A shift in Fed policy toward aggressive rate cuts could ultimately boost stock prices, though it would likely incur some pain in the short term.
That’s because a dovish move would likely require weak jobs data or stress in credit markets.
“While both scenarios could initially be negative for stocks, the adverse reaction could be short-lived if the Fed responds aggressively and a recession is not imminent,” Wilson said.
Markets got a taste of possible Fed action last week when Boston Fed President Susan Collins told the Financial Times that the central bank was ready to help stabilize markets if stress arose.
“We have to deploy our tools quickly, especially during periods of market instability. We are absolutely ready to act as needed,” Collins told the Financial Times.
2. 10-year Treasury yields fall
The 10-year Treasury yield has risen 50 basis points to 4.49% since April 4.
Inflation concerns over Trump’s tariffs and foreign investors selling U.S. bonds have put upward pressure on yields.
But if the situation reverses, the stock market will be more welcoming.
“A 10-year yield retreating back to 4% would also be positive for stocks, as long as it’s not accompanied by recessionary growth data,” Wilson said.
3. A bigger trade deal with China
Trump has said he’s looking to make a trade deal.
If he can reach a deal with China, it could be a big surprise for the stock market.
“A bigger trade deal with China that significantly reduces tariffs that are still elevated is also not a price-boosting factor from an upside catalyst perspective,” Wilson said.
The Trump administration has signaled its willingness to make a deal with China.
“The president has made it clear that he’s willing to make a deal with China,” White House press secretary Carolyn Levitt said Friday.

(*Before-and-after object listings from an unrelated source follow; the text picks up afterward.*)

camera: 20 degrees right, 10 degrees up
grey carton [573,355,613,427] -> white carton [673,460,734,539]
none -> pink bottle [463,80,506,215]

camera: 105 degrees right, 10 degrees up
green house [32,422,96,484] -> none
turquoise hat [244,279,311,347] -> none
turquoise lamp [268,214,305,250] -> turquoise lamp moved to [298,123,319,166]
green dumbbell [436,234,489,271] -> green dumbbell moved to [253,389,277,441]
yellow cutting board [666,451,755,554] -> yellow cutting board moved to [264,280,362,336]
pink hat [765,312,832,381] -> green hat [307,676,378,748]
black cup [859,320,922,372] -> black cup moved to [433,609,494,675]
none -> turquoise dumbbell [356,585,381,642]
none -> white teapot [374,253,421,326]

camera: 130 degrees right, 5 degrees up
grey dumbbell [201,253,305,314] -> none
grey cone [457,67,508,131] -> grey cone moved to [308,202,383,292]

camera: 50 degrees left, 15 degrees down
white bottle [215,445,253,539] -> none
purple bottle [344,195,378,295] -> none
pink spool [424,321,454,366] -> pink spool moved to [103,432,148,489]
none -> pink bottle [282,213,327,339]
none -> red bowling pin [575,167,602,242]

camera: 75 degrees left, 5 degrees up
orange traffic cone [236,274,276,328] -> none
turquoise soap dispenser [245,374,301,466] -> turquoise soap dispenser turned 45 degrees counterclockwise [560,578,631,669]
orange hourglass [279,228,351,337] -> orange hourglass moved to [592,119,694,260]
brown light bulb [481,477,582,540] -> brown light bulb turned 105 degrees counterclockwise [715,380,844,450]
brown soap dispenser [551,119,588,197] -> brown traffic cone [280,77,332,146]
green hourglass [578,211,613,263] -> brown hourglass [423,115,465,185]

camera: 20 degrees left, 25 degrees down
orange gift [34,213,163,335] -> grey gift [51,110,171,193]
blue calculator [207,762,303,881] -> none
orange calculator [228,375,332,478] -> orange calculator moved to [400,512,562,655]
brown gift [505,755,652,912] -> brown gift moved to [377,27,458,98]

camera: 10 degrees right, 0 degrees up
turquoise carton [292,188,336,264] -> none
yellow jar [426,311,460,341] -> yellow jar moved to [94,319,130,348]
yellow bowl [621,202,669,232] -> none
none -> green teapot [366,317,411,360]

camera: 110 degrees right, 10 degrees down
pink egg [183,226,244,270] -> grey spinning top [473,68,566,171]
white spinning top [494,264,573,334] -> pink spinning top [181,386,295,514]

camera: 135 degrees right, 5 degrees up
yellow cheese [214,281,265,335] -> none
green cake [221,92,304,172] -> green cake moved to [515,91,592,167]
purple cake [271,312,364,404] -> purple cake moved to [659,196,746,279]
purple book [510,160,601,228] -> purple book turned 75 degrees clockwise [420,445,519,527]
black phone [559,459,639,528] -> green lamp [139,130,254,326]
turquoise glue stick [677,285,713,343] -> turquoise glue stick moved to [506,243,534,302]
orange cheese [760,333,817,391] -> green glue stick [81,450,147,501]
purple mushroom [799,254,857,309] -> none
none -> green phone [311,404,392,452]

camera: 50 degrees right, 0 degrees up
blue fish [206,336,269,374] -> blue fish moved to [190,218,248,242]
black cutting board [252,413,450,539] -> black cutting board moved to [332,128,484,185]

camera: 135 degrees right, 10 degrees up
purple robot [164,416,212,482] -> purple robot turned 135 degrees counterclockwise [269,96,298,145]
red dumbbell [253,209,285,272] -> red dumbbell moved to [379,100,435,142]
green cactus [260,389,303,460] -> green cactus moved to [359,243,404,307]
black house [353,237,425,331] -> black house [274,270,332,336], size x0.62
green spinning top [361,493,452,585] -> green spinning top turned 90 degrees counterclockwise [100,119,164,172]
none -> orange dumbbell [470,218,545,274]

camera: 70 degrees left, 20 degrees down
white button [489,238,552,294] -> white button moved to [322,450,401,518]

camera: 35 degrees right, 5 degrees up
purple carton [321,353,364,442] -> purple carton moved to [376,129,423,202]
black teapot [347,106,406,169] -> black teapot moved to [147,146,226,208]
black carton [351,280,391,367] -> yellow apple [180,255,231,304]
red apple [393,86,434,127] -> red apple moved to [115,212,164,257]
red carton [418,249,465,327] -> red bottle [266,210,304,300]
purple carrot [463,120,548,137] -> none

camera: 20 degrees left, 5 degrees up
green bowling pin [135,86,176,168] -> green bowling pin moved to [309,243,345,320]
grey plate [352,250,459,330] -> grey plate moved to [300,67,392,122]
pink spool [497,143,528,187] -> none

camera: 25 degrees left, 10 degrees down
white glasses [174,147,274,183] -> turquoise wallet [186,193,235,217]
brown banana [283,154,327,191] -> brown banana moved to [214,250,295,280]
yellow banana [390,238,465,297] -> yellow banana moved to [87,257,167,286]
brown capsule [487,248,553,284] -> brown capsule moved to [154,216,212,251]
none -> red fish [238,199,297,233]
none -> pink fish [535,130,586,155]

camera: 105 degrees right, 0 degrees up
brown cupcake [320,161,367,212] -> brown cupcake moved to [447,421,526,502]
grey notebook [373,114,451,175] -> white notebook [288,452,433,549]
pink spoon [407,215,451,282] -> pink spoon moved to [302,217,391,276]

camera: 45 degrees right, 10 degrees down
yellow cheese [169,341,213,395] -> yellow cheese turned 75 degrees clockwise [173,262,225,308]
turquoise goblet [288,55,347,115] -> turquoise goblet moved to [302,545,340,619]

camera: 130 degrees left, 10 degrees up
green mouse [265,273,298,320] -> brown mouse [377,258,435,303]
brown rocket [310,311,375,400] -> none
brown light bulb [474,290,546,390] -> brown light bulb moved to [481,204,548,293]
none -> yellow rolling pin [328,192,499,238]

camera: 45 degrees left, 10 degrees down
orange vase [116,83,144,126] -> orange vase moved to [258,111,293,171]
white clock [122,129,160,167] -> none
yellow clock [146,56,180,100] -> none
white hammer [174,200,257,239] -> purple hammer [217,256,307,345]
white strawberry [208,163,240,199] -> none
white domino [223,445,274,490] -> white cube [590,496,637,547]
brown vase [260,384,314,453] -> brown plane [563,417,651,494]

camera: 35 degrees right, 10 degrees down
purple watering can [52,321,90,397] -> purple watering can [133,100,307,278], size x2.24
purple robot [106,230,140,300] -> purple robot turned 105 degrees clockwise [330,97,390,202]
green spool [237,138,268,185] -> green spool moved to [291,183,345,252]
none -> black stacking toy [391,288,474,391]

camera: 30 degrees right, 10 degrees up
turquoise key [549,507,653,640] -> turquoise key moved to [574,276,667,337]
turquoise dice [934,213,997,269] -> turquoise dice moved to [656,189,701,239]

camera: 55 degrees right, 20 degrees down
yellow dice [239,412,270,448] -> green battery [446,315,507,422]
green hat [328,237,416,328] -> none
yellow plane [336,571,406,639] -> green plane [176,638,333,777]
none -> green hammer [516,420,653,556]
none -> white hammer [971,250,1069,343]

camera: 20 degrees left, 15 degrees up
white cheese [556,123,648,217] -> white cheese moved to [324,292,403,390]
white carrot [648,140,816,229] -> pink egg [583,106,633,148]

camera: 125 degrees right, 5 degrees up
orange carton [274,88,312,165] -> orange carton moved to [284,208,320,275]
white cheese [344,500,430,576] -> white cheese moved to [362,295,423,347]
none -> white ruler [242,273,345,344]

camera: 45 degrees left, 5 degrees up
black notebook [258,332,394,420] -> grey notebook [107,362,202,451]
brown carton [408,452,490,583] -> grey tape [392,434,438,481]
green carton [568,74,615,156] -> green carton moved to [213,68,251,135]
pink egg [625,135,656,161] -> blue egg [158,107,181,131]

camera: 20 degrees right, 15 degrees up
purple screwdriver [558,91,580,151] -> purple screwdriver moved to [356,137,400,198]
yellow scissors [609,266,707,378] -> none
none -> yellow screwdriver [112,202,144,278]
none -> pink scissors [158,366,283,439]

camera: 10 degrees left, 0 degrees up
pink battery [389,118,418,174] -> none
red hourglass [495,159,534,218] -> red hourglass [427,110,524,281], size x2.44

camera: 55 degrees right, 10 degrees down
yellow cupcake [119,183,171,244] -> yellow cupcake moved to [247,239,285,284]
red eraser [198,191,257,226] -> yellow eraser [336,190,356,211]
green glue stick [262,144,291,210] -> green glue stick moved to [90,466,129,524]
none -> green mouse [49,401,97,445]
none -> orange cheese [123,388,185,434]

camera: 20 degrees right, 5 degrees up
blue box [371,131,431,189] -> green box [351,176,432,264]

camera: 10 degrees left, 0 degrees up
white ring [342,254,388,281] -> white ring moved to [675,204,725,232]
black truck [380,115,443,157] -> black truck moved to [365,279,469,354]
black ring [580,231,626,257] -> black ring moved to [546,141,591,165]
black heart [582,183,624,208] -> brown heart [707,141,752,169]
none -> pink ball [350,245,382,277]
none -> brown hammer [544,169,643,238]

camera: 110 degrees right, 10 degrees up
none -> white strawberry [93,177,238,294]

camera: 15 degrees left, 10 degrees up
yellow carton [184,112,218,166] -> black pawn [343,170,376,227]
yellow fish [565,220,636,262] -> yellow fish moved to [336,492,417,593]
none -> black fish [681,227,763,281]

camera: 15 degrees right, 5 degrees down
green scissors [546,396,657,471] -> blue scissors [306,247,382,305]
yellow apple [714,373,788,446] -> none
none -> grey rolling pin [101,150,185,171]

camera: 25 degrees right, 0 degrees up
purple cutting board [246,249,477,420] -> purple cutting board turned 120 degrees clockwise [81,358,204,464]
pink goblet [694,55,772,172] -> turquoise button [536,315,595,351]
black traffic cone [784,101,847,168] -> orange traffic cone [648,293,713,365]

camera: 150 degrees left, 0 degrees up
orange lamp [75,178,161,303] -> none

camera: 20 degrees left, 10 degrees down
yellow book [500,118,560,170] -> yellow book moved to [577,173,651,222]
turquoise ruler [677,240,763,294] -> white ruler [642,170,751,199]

The Trump administration’s decision to at least temporarily exempt smartphones, semiconductors and other consumer electronics from tariffs could be an olive branch to a potential deal.
Risks abound
Despite the upside potential for stocks, there are still a number of risks to consider.
Wilson said if the 10-year Treasury yield jumps above 5%, it could cause a collapse in the S&P 500, which could fall below 5,000 and retest its lows.
Earnings season also presents risks.
“On the downside, we think the main risk to the stock market is a further deterioration in corporate earnings and/or confidence, triggering a labor cycle,” Wilson said.